START Material supplied

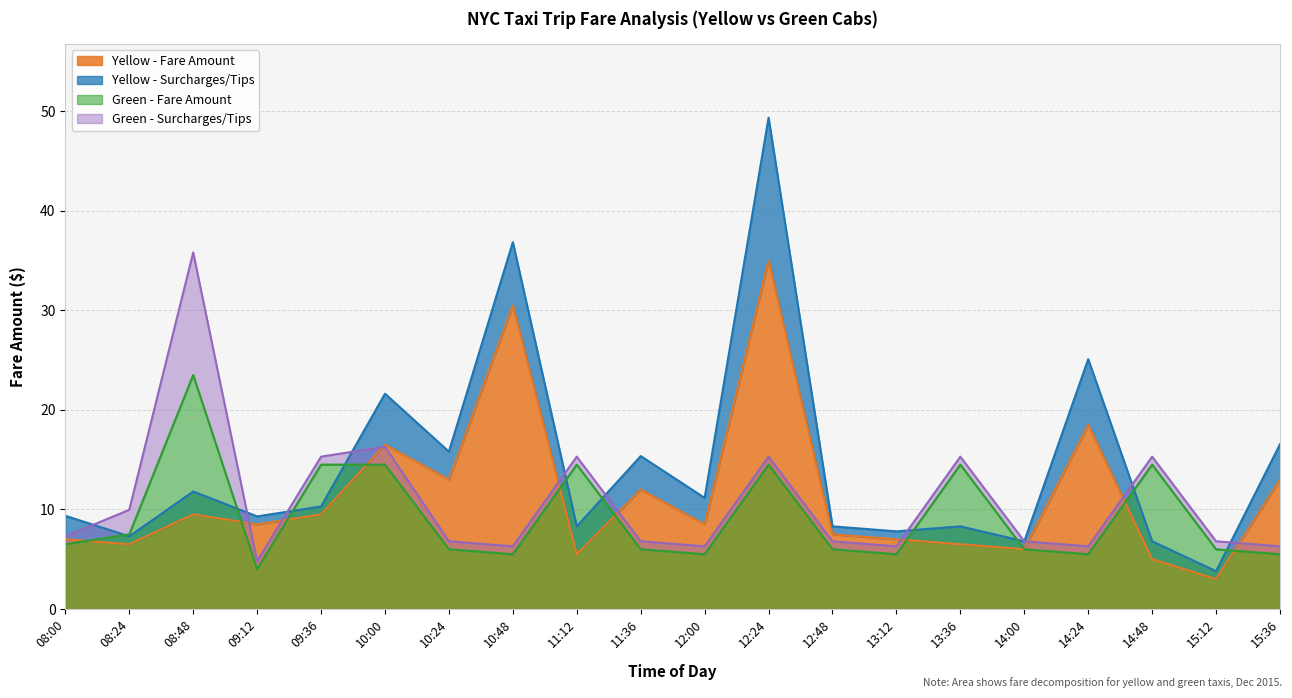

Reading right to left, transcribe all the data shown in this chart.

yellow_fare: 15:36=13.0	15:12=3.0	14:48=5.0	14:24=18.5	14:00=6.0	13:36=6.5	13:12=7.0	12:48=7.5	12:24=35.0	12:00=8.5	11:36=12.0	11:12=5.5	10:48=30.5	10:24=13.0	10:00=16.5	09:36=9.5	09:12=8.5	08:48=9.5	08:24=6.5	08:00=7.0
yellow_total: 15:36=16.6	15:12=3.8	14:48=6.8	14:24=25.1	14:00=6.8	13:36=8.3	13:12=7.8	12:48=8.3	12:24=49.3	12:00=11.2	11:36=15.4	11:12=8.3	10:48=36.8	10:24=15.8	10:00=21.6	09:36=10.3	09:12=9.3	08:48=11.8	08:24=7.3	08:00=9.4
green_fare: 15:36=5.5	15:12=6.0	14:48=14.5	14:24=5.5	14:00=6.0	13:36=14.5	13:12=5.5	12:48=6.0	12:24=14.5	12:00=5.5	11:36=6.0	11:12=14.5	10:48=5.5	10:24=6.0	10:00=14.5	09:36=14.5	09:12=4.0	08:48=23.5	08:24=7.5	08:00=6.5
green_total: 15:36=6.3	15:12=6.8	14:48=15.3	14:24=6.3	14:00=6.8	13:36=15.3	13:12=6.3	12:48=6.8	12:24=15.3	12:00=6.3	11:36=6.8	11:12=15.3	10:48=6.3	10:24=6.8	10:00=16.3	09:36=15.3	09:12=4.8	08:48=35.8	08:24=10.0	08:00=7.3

END Material supplied

How many lines in the entries above contain the word "transcribe"? Reply with the number alone.

_Task output_:
1